What to produce
Can you copy every line of text in the data below exactly, leaving the pictures out of your answer?

►

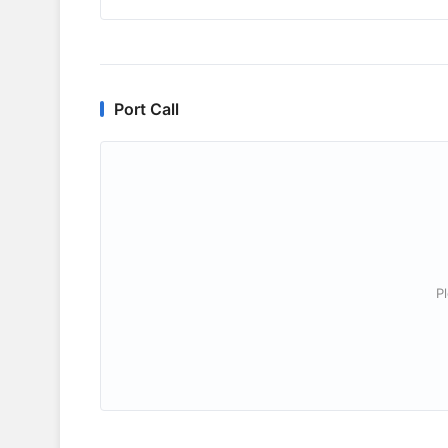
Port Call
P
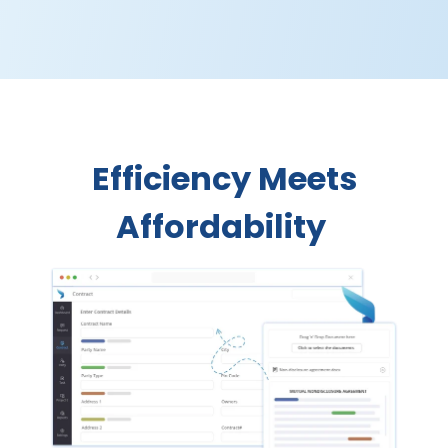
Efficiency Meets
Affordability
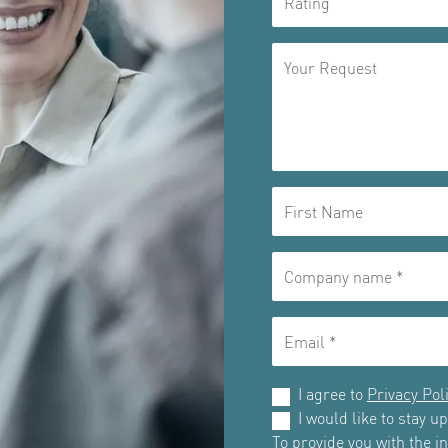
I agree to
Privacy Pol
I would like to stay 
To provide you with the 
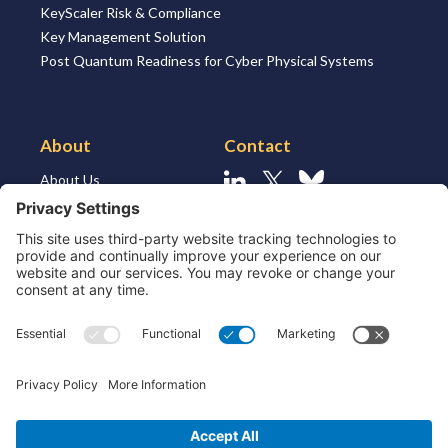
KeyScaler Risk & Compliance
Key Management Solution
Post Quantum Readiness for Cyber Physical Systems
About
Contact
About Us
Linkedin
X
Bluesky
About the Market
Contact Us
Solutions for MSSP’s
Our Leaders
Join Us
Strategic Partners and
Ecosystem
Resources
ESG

◄

Response for this exercise
Port Call
P
Efficiency Meets
Affordability
I agree to
Privacy Pol
I would like to stay 
To provide you with the 
KeyScaler Risk & Compliance
Key Management Solution
Post Quantum Readiness for Cyber Physical Systems
About
Contact
About Us
Linkedin
X
Bluesky
About the Market
Contact Us
Solutions for MSSP’s
Our Leaders
Join Us
Strategic Partners and
Ecosystem
Resources
ESG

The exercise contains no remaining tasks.